**ACTIVITY**
Rewrite the results section, everything from "Table of Links" down to "a visual analysis.", swapping "experiments" for "trials".

**STUDY TEXT**

====

Table of Links
VI. Conclusions and References
V. RESULTS
We look at all the experiments done and describe the quantitative and qualitative detection results. The quantitative score compares the Average F1 score throughout the experiments. Thereafter, we look at the prediction result overlaid on the images for a visual analysis.
A. Quantitative Result
We show an aggregate plot in Fig. 10, with multiple axes for all the experiments run with their Average F1 score and HyperParameters for comparison. This also shows the progress we made as we continued to make changes to the Hyper-Parameters during optimization. The bars are the batch size and black dotted line is the learning rate variations during the experiments.

====

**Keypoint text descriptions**

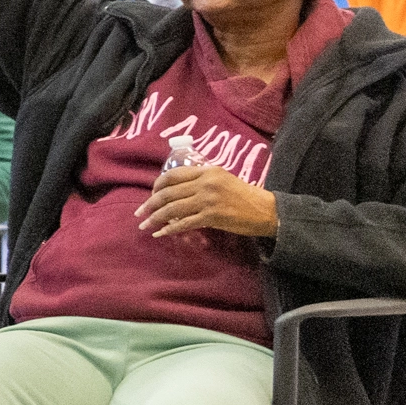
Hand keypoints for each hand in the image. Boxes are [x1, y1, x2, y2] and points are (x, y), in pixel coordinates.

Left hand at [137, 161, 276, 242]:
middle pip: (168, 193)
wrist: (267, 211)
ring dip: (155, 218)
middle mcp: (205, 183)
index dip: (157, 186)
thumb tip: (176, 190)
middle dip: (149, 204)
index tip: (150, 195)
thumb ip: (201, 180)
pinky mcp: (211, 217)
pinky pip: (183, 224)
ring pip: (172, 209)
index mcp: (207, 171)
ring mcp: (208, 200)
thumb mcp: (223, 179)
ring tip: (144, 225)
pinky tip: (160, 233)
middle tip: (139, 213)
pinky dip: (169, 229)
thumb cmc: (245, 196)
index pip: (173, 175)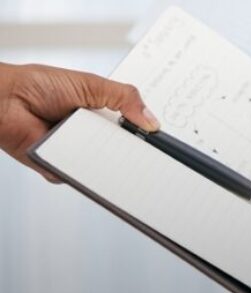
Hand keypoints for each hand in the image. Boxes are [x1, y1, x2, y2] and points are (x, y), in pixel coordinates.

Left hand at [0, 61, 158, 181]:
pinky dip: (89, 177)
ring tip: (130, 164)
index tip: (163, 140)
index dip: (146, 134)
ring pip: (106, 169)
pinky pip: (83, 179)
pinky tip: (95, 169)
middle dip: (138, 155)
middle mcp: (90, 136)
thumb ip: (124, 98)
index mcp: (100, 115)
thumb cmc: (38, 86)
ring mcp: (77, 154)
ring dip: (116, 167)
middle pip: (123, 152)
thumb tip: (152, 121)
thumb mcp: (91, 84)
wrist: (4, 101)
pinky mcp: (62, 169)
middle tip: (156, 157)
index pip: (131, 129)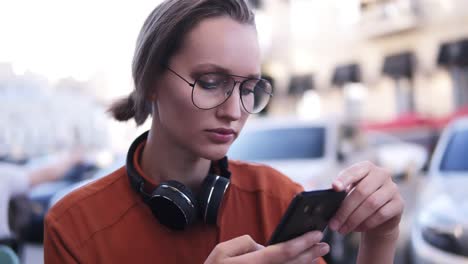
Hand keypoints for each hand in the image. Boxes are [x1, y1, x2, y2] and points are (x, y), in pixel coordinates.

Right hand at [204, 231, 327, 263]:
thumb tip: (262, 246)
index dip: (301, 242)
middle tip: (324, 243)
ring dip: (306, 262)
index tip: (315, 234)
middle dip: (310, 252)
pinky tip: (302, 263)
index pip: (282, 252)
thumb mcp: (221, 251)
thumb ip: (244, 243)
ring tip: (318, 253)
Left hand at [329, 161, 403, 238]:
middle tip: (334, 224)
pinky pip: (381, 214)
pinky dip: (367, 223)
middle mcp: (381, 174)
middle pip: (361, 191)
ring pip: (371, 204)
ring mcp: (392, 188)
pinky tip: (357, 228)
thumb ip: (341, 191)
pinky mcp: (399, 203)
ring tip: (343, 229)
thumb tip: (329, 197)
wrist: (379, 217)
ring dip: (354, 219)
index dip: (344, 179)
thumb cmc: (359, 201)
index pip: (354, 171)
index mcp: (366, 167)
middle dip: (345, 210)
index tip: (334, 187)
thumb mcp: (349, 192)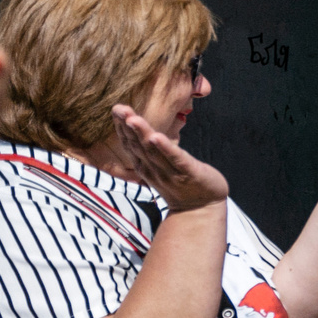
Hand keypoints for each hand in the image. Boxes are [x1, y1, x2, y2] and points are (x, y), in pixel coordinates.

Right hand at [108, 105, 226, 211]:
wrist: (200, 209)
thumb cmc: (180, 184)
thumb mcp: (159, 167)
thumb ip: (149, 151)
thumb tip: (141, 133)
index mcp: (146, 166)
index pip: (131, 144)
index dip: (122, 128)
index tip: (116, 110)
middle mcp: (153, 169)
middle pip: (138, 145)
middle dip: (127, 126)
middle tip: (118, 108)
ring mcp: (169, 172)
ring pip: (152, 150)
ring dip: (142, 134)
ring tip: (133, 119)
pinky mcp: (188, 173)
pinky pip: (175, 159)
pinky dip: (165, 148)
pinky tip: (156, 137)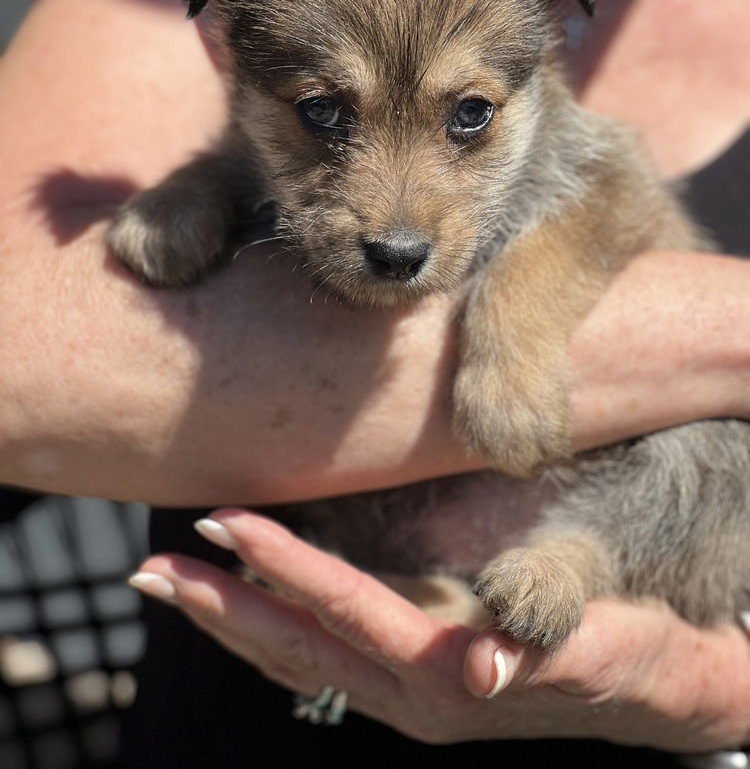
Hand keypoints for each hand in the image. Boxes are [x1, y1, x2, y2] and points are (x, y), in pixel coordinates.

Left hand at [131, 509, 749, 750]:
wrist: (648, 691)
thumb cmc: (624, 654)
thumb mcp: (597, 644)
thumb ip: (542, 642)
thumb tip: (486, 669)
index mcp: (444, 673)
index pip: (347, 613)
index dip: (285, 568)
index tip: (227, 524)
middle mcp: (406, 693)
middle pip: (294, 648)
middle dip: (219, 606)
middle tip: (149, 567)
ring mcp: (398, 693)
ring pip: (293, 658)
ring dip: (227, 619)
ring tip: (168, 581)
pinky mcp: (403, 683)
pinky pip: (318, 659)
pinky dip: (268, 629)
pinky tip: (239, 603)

====

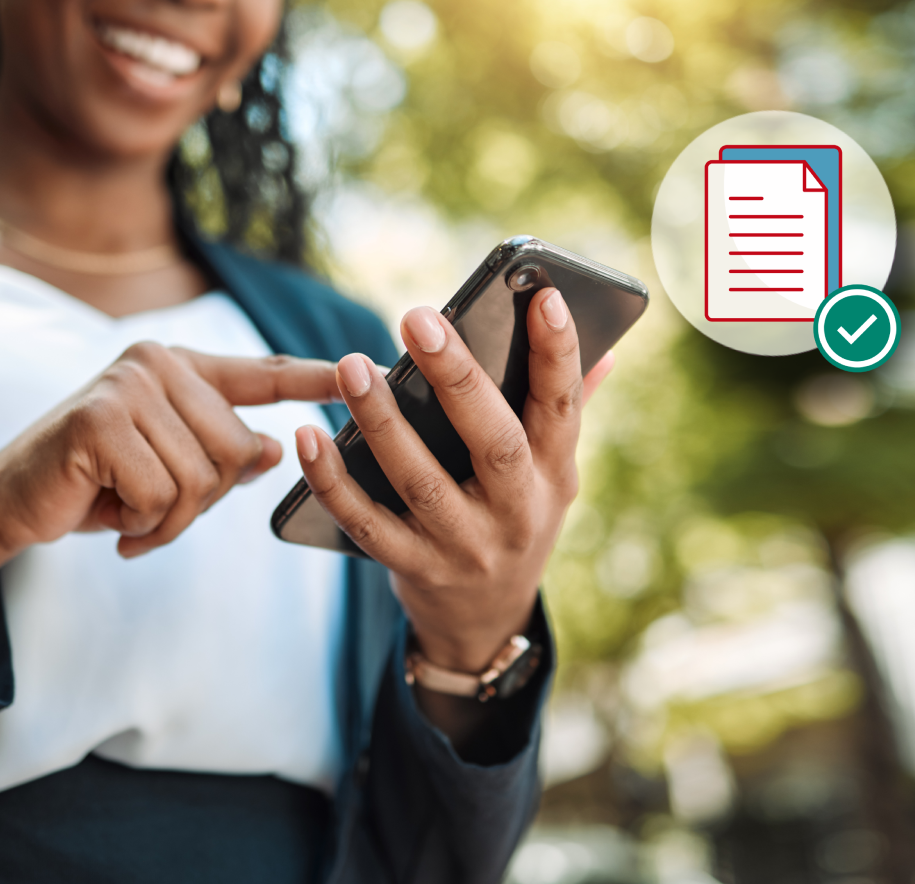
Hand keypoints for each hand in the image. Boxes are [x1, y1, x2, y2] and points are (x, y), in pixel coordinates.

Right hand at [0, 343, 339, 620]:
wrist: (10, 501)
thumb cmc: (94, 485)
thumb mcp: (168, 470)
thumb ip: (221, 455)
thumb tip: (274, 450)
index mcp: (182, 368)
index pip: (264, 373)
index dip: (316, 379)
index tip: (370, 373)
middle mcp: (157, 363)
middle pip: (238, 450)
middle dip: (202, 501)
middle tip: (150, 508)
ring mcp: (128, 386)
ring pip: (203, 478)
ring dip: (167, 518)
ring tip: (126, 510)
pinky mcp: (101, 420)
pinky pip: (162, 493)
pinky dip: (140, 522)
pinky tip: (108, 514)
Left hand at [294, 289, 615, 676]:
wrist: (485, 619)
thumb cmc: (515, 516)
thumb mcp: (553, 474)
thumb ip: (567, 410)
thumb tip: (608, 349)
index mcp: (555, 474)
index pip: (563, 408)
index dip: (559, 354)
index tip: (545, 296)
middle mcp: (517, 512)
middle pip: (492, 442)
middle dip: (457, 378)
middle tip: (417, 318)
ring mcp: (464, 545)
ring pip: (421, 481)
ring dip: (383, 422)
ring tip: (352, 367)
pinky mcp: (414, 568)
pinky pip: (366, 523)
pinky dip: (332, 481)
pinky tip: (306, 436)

====

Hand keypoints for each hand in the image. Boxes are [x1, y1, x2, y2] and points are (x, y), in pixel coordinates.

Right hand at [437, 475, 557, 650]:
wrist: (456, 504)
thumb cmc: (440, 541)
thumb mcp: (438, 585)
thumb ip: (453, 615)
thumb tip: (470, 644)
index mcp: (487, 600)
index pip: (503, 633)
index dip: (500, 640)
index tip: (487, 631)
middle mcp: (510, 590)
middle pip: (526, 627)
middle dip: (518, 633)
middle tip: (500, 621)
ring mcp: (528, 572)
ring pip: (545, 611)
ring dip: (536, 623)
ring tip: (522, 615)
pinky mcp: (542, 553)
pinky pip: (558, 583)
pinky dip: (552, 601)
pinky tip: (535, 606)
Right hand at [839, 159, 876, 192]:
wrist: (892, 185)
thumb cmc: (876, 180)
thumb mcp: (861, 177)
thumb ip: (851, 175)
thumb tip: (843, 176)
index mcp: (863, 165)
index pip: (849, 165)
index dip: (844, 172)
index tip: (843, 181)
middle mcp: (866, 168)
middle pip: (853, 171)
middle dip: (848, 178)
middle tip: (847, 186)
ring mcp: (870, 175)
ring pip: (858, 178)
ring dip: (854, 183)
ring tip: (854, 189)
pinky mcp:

====

**TASK OUTPUT**
Table of Links
VI. Conclusions and References
V. RESULTS
We look at all the trials done and describe the quantitative and qualitative detection results. The quantitative score compares the Average F1 score throughout the trials. Thereafter, we look at the prediction result overlaid on the images for a visual analysis.